§ **Supplied records**:

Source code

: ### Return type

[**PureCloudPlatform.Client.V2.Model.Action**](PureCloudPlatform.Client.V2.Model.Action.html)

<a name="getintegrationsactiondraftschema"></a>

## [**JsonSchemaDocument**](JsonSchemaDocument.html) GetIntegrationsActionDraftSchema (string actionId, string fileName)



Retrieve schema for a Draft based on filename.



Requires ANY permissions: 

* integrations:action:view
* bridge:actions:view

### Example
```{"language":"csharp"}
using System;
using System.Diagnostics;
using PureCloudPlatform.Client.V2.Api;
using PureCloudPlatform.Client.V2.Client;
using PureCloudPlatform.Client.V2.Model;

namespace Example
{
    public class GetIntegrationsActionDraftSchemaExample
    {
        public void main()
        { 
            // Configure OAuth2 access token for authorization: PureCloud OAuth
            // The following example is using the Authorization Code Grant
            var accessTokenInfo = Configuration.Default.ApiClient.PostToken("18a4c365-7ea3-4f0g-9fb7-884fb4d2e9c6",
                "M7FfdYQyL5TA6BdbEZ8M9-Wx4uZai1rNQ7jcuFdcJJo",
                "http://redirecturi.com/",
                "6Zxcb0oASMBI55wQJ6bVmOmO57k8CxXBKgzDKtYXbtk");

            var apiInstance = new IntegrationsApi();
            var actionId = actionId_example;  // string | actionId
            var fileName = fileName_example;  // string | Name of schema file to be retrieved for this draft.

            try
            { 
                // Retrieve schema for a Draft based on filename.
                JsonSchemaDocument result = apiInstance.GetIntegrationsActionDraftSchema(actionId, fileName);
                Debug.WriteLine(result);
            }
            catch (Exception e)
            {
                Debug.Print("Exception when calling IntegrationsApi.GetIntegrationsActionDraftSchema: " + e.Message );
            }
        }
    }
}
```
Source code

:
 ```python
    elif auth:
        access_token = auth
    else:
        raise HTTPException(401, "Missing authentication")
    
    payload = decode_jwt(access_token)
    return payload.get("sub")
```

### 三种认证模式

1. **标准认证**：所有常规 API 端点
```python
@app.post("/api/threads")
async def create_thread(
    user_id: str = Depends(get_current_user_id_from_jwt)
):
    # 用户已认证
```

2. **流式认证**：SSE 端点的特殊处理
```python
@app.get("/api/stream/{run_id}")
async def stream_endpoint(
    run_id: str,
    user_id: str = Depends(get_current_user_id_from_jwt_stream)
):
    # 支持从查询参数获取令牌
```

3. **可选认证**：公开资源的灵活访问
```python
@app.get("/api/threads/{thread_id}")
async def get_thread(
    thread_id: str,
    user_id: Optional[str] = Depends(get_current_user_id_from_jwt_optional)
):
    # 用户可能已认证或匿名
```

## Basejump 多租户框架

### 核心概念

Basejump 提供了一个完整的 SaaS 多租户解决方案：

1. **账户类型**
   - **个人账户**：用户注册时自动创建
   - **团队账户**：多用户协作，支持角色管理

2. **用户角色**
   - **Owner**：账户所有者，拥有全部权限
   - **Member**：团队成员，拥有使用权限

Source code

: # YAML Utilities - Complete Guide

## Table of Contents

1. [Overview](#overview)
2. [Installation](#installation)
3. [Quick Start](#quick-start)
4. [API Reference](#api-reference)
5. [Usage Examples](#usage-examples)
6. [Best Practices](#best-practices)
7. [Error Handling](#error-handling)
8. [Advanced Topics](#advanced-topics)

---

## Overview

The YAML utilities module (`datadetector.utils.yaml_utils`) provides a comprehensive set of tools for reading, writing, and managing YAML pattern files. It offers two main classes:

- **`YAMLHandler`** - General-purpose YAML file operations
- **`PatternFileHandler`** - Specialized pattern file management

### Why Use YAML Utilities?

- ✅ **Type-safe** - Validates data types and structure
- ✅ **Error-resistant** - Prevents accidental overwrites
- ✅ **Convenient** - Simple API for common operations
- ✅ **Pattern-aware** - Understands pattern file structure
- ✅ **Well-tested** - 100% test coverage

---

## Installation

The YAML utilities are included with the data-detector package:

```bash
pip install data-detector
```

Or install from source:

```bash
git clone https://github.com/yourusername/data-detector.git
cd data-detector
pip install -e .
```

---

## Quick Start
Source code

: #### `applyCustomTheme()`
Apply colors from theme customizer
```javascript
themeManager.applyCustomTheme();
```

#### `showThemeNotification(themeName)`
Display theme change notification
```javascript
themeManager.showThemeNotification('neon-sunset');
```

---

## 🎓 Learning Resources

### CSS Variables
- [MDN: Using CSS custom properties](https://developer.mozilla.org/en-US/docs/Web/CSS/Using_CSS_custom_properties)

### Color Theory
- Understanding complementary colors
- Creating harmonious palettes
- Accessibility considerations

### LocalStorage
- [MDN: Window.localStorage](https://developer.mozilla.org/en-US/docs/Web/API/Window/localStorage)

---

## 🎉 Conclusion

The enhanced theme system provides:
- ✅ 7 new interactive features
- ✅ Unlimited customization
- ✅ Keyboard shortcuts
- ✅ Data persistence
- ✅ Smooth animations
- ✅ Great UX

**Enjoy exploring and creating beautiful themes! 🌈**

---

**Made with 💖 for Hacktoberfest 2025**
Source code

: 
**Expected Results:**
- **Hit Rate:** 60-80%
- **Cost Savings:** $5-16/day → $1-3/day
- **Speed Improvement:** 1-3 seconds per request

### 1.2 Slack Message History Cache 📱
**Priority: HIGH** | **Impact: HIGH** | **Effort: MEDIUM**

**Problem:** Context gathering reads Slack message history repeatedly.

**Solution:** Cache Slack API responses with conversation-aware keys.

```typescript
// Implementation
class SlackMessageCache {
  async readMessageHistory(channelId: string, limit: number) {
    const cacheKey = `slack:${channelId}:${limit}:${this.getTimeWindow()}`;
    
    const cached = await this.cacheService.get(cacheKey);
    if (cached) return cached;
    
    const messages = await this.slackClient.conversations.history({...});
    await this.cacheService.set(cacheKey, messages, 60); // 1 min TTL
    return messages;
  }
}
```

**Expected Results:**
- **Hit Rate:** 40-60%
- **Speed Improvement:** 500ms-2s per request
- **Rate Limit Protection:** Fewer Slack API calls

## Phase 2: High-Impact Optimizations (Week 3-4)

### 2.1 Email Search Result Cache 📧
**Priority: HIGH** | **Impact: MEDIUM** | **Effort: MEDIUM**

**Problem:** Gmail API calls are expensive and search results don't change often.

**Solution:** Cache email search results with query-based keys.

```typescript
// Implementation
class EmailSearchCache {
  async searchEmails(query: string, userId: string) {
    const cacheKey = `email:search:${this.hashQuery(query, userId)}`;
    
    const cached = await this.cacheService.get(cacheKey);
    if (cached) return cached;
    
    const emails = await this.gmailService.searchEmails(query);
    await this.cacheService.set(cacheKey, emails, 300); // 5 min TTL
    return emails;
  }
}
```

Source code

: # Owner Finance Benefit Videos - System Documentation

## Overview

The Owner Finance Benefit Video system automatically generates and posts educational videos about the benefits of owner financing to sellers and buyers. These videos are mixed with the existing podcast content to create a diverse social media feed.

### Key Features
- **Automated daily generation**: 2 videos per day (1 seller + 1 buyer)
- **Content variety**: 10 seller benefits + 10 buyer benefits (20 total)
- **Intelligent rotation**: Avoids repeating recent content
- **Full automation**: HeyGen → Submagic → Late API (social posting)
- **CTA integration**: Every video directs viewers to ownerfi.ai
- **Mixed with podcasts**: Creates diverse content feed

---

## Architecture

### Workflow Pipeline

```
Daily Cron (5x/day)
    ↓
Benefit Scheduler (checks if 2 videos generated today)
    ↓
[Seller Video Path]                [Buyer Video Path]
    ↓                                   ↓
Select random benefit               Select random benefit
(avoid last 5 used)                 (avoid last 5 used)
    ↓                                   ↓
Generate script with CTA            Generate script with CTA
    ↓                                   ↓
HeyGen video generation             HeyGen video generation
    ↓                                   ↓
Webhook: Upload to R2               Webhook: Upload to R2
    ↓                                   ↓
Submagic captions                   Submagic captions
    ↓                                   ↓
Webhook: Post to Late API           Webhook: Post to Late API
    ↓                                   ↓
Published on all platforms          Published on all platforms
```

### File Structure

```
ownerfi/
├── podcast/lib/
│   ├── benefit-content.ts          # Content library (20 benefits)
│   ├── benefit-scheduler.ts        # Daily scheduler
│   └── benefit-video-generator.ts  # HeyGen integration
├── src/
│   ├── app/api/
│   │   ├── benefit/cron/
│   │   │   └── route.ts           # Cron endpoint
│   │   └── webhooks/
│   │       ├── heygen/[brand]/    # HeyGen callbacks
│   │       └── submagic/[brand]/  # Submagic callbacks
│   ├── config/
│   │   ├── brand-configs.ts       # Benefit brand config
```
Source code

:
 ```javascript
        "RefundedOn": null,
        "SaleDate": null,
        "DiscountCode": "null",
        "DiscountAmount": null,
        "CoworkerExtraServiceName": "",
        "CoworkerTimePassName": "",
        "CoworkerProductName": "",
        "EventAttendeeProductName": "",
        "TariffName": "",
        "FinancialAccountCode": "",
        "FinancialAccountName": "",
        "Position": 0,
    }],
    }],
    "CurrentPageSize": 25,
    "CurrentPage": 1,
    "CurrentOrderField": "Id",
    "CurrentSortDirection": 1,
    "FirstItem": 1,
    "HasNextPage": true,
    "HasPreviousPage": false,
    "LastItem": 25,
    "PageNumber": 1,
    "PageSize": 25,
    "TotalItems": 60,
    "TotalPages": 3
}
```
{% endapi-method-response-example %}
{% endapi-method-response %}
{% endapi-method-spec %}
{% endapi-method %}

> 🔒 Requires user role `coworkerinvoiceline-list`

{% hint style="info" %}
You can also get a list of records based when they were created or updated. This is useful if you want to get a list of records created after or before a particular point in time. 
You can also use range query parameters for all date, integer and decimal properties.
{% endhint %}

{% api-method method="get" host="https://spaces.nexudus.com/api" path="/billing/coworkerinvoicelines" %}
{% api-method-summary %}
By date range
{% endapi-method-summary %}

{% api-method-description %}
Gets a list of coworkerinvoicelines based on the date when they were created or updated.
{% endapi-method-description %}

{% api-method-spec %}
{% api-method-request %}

§ **What you should do**: Everything from the first line of the records above through the line containing "actionId, string fileName)" should be restated word for word; leave out all other lines.

§ **Task response**:
Source code

: ### Return type

[**PureCloudPlatform.Client.V2.Model.Action**](PureCloudPlatform.Client.V2.Model.Action.html)

<a name="getintegrationsactiondraftschema"></a>

## [**JsonSchemaDocument**](JsonSchemaDocument.html) GetIntegrationsActionDraftSchema (string actionId, string fileName)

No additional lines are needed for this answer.